In the UK, kidney cancer is responsible for 4500 deaths annually. Although early detection is associated with improved survival rates, 25% of newly diagnosed kidney cancers are metastatic. One barrier to the introduction of a screening programme is the low population prevalence of kidney cancer. Population risk stratification could minimise harms to individuals and improve the efficiency of a screening programme. Stratification requires a model that accurately identifies individuals at high risk of undiagnosed kidney cancer. Although several models have been developed most have not been externally validated, and the benefits of incorporating them in a screening programme have not been assessed.

Approach

We identified phenotypic risk models in a recent systematic review and validated them in a large population cohort (UK Biobank) with 6-year follow-up. We assessed discrimination and calibration of the models for men, women and the whole cohort. We undertook a public health modelling analysis using the best performing models to estimate their accuracy in the UK population (individuals aged 40-70). We accounted for differences in demographics (age and sex) and kidney cancer incidence between the UK Biobank cohort and the general population, using ONS and CRUK data respectively. We compared the ability of the models to identify high-risk individuals for screening with simple age- and sex-based screening strategies.

Findings

We included seventeen studies (corresponding to 30 models) in the review.
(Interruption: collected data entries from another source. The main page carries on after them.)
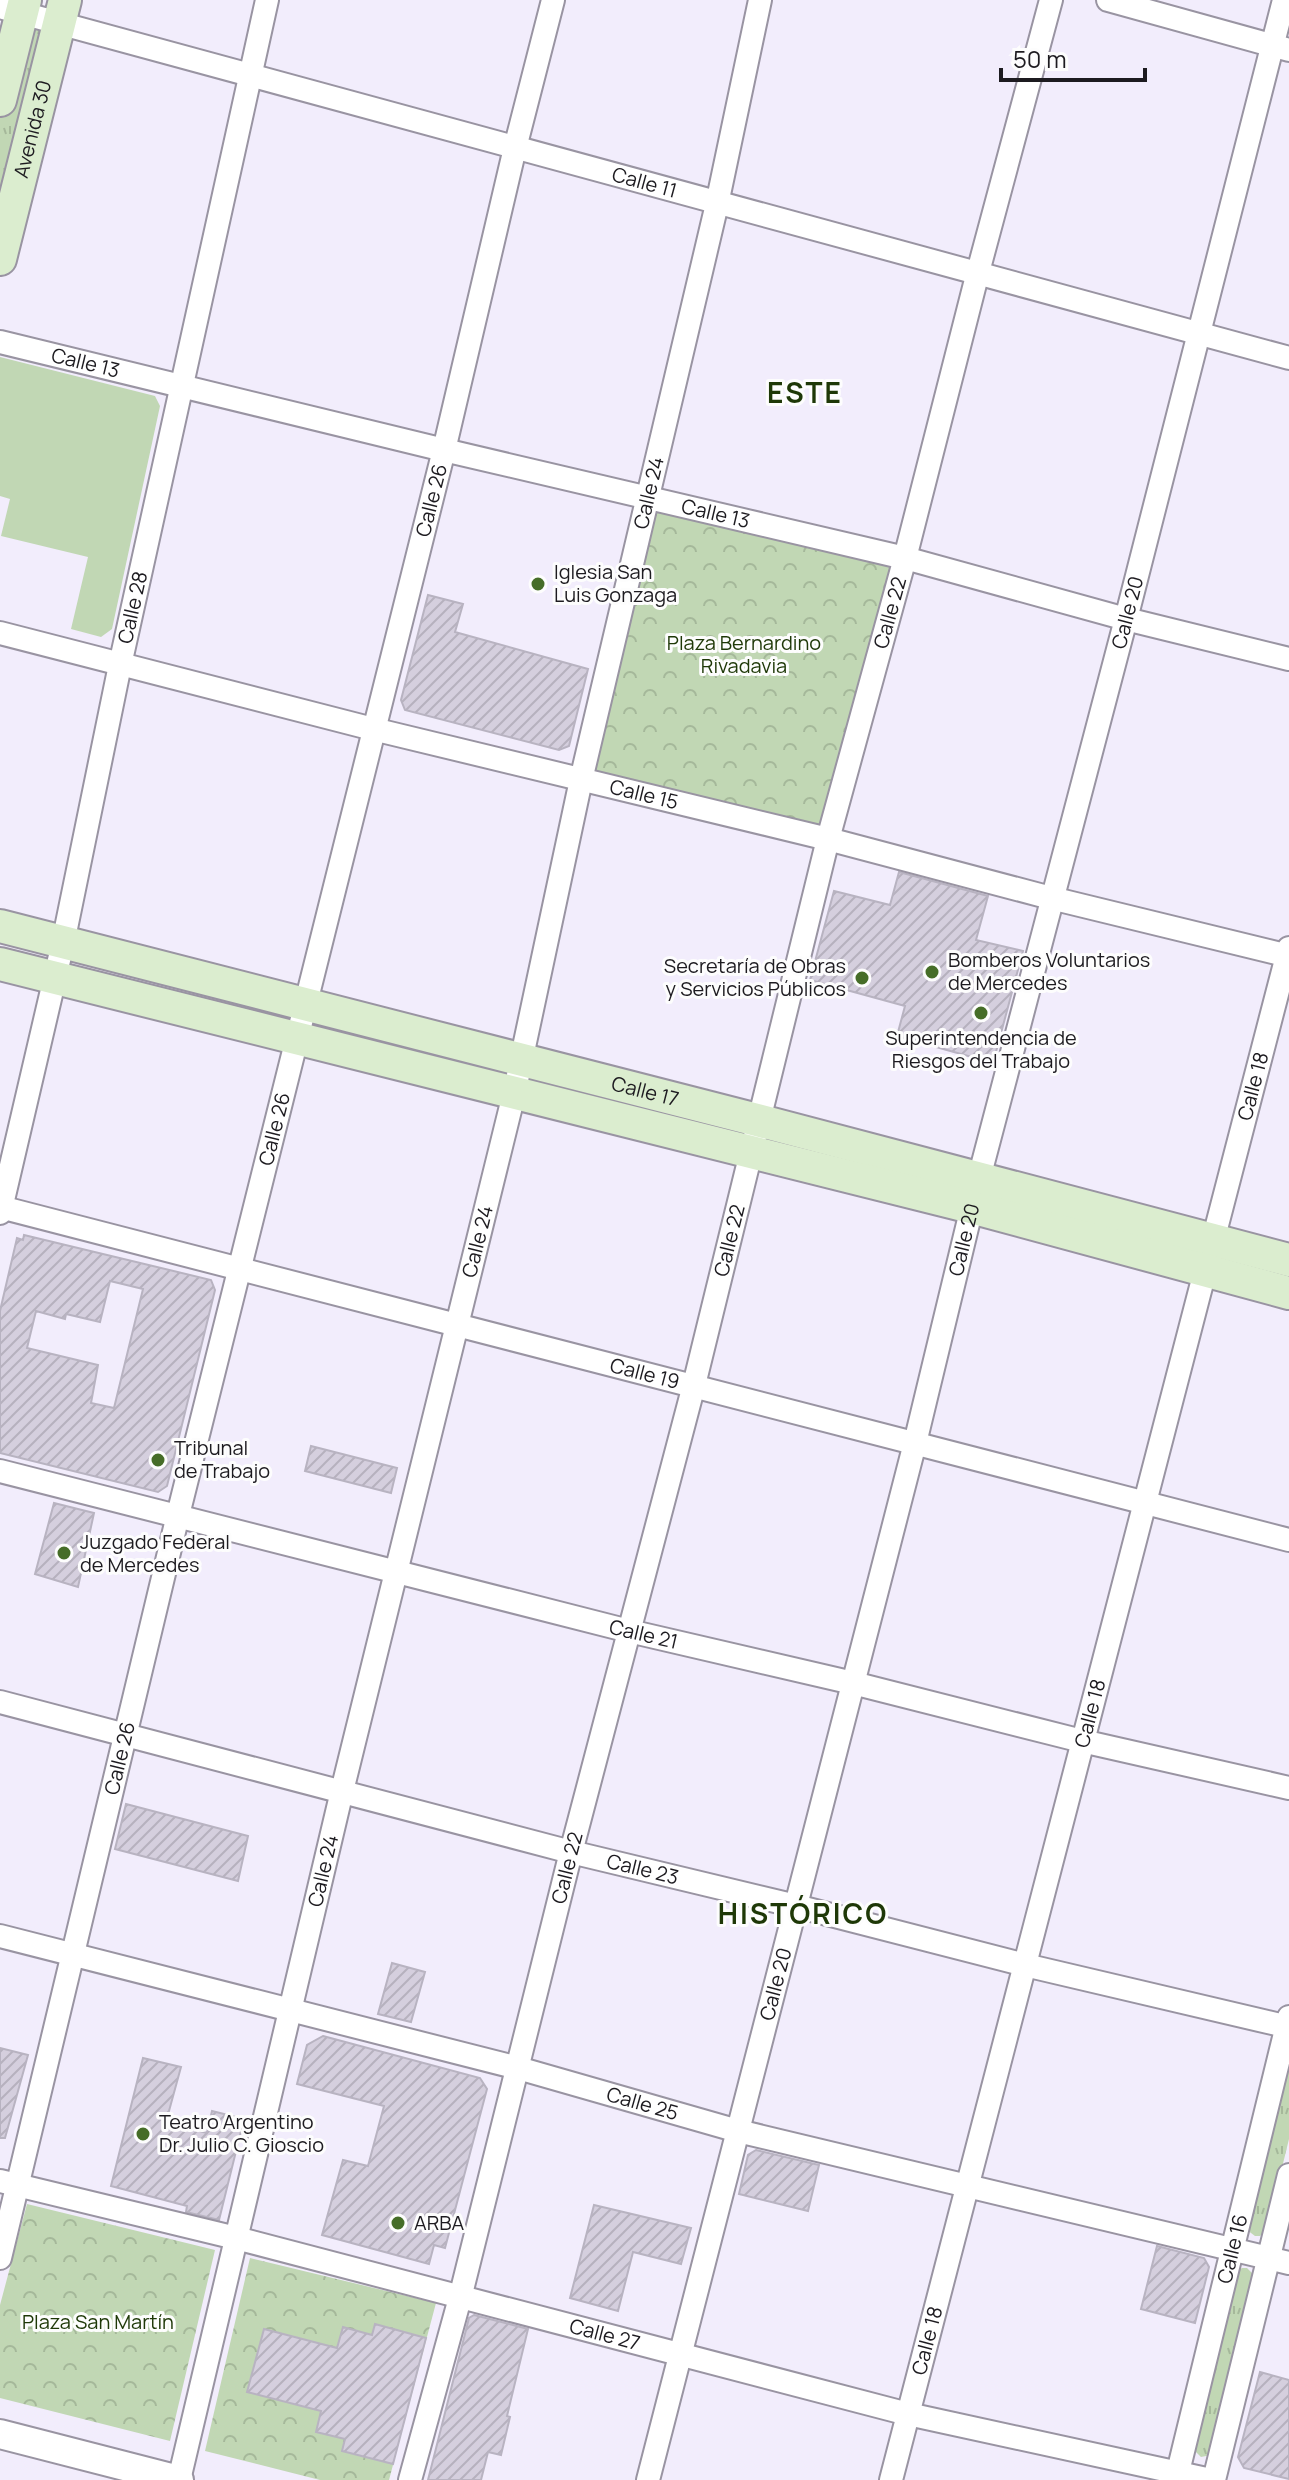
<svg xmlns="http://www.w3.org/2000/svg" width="1289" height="2480" font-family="Manrope,sans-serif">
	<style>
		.grass { fill: url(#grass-tufts) }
		.park { fill: url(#park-crowns) }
		.garden { fill: #c1d7b4 }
		.building { fill: url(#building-hatch); stroke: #b8b3c1; stroke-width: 2; fill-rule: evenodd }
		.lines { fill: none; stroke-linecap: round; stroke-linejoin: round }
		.minor-casing { stroke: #9994a2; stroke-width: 26 }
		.tertiary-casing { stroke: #9994a2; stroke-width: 32 }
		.secondary-casing { stroke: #9994a2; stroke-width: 36 }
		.minor { stroke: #fff; stroke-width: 22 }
		.tertiary { stroke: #fff; stroke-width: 28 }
		.secondary { stroke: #dbedcf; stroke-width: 32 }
		.poi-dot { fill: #466d28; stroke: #fdfdfd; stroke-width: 3 }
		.labels { text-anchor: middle; stroke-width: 6; stroke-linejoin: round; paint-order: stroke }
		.street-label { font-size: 20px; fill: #1d1b20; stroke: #fdfdfd }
		.poi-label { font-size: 20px; fill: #1d1b20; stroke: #fdfdfd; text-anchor: start }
		.park-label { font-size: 20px; fill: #1e3807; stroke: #fdfdfd }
		.district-label { font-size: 28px; font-weight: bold; letter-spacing: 2px; fill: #1e3807; stroke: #fdfdfd }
	</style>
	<defs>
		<pattern id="grass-tufts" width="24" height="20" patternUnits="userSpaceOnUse" patternTransform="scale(2)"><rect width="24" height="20" fill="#c1d7b4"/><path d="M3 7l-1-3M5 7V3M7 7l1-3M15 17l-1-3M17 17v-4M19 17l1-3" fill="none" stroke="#a5b89a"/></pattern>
		<pattern id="park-crowns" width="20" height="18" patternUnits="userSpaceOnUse" patternTransform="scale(2)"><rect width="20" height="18" fill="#c1d7b4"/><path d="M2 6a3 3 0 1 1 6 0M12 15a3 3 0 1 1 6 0" fill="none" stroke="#a5b89a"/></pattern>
		<pattern id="building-hatch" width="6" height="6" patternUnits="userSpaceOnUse" patternTransform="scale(2)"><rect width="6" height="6" fill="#d5cfde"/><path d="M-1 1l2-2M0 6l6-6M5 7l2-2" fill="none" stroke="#b6b1be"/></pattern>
	</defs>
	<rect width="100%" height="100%" fill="#f2edfc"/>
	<!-- grass -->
	<path class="grass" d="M22 13 46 20 0 204V102Z
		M1289 2055V2139L1267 2229 1260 2236H1255L1247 2230Z
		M1242 2268H1247L1254 2275 1211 2455 1201 2457 1194 2450 1237 2271Z"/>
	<!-- park -->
	<path class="park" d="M648 499 905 558 828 839 581 780Z
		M27 2204 215 2250 170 2441 0 2398V2305Z
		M250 2258 436 2303 389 2480H320L205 2451Z"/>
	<!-- garden -->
	<path class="garden" d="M0 357 155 396 160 406 112 629 101 637 71 629 88 557 1 536 10 499 0 496Z"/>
	<!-- building -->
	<path class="building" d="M428 595 463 604 455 632 588 669 569 746 559 750 405 710 401 700Z
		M899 872 988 896 976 940 1023 951 993 1063 897 1036 905 1006 810 980 834 891 890 905Z
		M24 1235 211 1280 215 1290 167 1486 158 1492 0 1453V1311L17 1238 23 1240ZM110 1281 143 1289 114 1408 91 1403 98 1365 27 1348 36 1311 65 1319 66 1314 100 1322Z
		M311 1446 397 1468 391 1493 305 1471Z
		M54 1503 94 1513 78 1587 35 1574Z
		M126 1804 248 1836 238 1881 115 1849Z
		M392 1963 425 1972 411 2022 378 2014Z
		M323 2036 480 2078 487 2089 445 2248 434 2245 429 2264 322 2235 343 2160 368 2166 384 2106 297 2084 307 2045Z
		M0 2048 28 2055 5 2138H0Z
		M143 2058 181 2067 166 2122 207 2133 212 2111 244 2119 219 2220 186 2212 187 2206 111 2186Z
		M756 2150 819 2165 808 2211 739 2194 748 2155Z
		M594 2205 691 2228 681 2264 633 2252 618 2311 570 2298Z
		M1157 2246 1204 2258 1209 2267 1195 2323 1141 2309Z
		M474 2315 528 2329 507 2416 510 2417 501 2455 488 2452 481 2480H428L469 2318Z
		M375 2324 426 2338 393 2464 342 2451 345 2439 316 2432 321 2411 247 2392 264 2329 337 2348 343 2327 372 2335Z
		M1260 2372 1289 2380V2479L1244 2468 1238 2457Z"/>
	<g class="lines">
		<!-- minor casing -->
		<g class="minor-casing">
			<g id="minor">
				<path d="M1108 0 1289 50"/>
				<path id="s1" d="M0 7 1289 358"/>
				<path id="s2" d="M0 342 444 450 905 558 1126 619 1289 659"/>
				<path id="s3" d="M0 633 373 729 828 839 1051 898 1289 956"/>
				<path id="s4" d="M0 1207 1289 1540"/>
				<path id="s5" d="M0 1213 63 943 120 665 267 0"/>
				<path id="s6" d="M0 1471 629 1631 853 1683 1082 1741 1289 1788"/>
				<path id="s7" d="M0 1702 571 1852 796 1906 1025 1965 1289 2027"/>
				<path id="s8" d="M0 1936 518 2068 738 2131 1289 2263"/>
				<path id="s9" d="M0 2181 236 2238 908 2414 1211 2480"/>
				<path id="s10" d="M0 2258 178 1515 444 450 515 148 553 0"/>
				<path id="s11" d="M179 2480 342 1791 514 1094 581 780 717 204 760 0"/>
				<path id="s12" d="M410 2480 460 2298 571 1852 694 1385 828 839 905 558 978 272 1051 0"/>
				<path id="s13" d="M648 2480 915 1443 979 1178 1126 619 1284 0"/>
				<path id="s14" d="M891 2480 1289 948"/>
				<path id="s15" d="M1176 2480 1289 2017"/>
				<path d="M1214 2480 1289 2175"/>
			</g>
		</g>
		<!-- tertiary casing -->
		<g class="tertiary-casing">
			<path id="tertiary" d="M0 2434 179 2480"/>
		</g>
		<!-- secondary casing -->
		<g class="secondary-casing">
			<g id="secondary">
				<path d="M0 100 25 0"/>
				<path id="s16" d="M0 259 65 0"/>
				<path id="s17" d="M0 926 757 1120 1289 1260"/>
				<path d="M0 964 971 1207 1289 1293"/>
			</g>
		</g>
		<!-- minor -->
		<use href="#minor" class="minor"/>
		<!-- tertiary -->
		<use href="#tertiary" class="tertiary"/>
		<!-- secondary -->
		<use href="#secondary" class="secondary"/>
	</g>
	<!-- markers -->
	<g class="poi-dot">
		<circle cx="538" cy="584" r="8"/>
		<circle cx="932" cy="972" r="8"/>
		<circle cx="862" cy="978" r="8"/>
		<circle cx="981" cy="1013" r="8"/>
		<circle cx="158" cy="1460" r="8"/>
		<circle cx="64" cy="1553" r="8"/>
		<circle cx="143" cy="2134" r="8"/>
		<circle cx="398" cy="2223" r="8"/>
	</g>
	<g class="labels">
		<!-- street labels -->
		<g class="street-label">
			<text dy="7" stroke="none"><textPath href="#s16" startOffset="134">Avenida 30</textPath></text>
			<text dy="7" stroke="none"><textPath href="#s1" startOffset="668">Calle 11</textPath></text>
			<text dy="7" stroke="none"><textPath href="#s2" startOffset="88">Calle 13</textPath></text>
			<text dy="7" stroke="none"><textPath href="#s11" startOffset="2042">Calle 24</textPath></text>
			<text dy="7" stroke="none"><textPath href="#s10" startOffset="1810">Calle 26</textPath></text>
			<text dy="7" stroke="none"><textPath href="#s2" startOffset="736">Calle 13</textPath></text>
			<text dy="7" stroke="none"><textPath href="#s5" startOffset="620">Calle 28</textPath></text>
			<text dy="7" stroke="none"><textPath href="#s12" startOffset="1928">Calle 22</textPath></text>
			<text dy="7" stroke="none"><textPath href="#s13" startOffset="1928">Calle 20</textPath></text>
			<text dy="7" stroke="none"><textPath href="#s3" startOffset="664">Calle 15</textPath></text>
			<text dy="7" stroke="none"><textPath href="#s14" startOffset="1440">Calle 18</textPath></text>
			<text dy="7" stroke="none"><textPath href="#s17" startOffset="666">Calle 17</textPath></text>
			<text dy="7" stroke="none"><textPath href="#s10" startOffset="1162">Calle 26</textPath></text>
			<text dy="7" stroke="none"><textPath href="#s12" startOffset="1280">Calle 22</textPath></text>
			<text dy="7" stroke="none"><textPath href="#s13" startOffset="1280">Calle 20</textPath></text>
			<text dy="7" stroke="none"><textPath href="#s11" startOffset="1274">Calle 24</textPath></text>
			<text dy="7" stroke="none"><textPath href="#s4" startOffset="666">Calle 19</textPath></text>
			<text dy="7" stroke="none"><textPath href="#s6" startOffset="664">Calle 21</textPath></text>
			<text dy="7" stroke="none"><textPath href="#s14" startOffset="792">Calle 18</textPath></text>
			<text dy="7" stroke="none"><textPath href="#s10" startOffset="514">Calle 26</textPath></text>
			<text dy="7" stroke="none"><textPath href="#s12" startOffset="632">Calle 22</textPath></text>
			<text dy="7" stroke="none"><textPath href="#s7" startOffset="664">Calle 23</textPath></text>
			<text dy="7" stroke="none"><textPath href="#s11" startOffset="626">Calle 24</textPath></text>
			<text dy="7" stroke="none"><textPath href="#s13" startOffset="512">Calle 20</textPath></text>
			<text dy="7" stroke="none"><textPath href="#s8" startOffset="664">Calle 25</textPath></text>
			<text dy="7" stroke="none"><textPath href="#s15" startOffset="238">Calle 16</textPath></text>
			<text dy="7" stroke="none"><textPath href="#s9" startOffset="624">Calle 27</textPath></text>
			<text dy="7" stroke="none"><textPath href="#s14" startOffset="144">Calle 18</textPath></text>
		</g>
		<!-- poi labels -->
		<g class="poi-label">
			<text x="554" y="579">Iglesia San<tspan x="554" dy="23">Luis Gonzaga</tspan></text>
			<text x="948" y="967">Bomberos Voluntarios<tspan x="948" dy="23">de Mercedes</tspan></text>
			<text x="846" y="973" text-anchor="end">Secretaría de Obras<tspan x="846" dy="23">y Servicios Públicos</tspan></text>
			<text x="981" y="1045" text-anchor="middle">Superintendencia de<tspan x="981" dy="23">Riesgos del Trabajo</tspan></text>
			<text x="174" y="1455">Tribunal<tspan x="174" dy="23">de Trabajo</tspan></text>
			<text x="80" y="1549">Juzgado Federal<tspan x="80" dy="23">de Mercedes</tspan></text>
			<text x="159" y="2129">Teatro Argentino<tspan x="159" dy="23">Dr. Julio C. Gioscio</tspan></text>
			<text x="414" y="2230">ARBA</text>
		</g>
		<!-- park labels -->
		<g class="park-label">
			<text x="744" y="650">Plaza Bernardino<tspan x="744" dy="23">Rivadavia</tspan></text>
			<text x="98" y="2329">Plaza San Martín</text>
		</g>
		<!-- district labels -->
		<g class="district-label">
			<text x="805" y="403">ESTE</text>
			<text x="803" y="1924">HISTÓRICO</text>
		</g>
	</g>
	<!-- scale -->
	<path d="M1001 68v12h144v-12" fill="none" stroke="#1d1b20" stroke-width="4"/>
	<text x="1013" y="68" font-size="24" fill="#1d1b20" stroke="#fdfdfd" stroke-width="6" paint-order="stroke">50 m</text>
</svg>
Eight models had reasonable discrimination (AUROC>0.62) in men, women and the mixed sex cohort. However, many of the models had poor calibration in the UK biobank cohort. Public health modelling demonstrated the accuracy of the best models over a range of thresholds (6-year risk: 0.1%-1.0%). At any particular risk threshold, the models performed very similarly. At all thresholds considered they showed a small improvement in ability to identify high-risk individuals compared to age- and sex- based screening. At a cut-off threshold of 0.4%, the best performing model screens 12.3% of the population and detects one case for every 180 individuals screened. Screening all men over the age of 60 (14.1% of the population) would detect one case for every 206 individuals screened. All of the models performed less well in women than men.

Consequences

This is the first comprehensive external validation of risk prediction models for kidney cancer. Five models showed both reasonable discrimination and good calibration in a UK-based population. The best-performing models could improve the efficiency of screening by similar amounts in a UK population, with the choice of model depending on the availability of data. However, very few people are predicted to have a 6-year risk higher than 1% and the models have worse performance in women. Future research may consider the potential benefits of adding biomarkers or genetic risk factors to phenotypic models.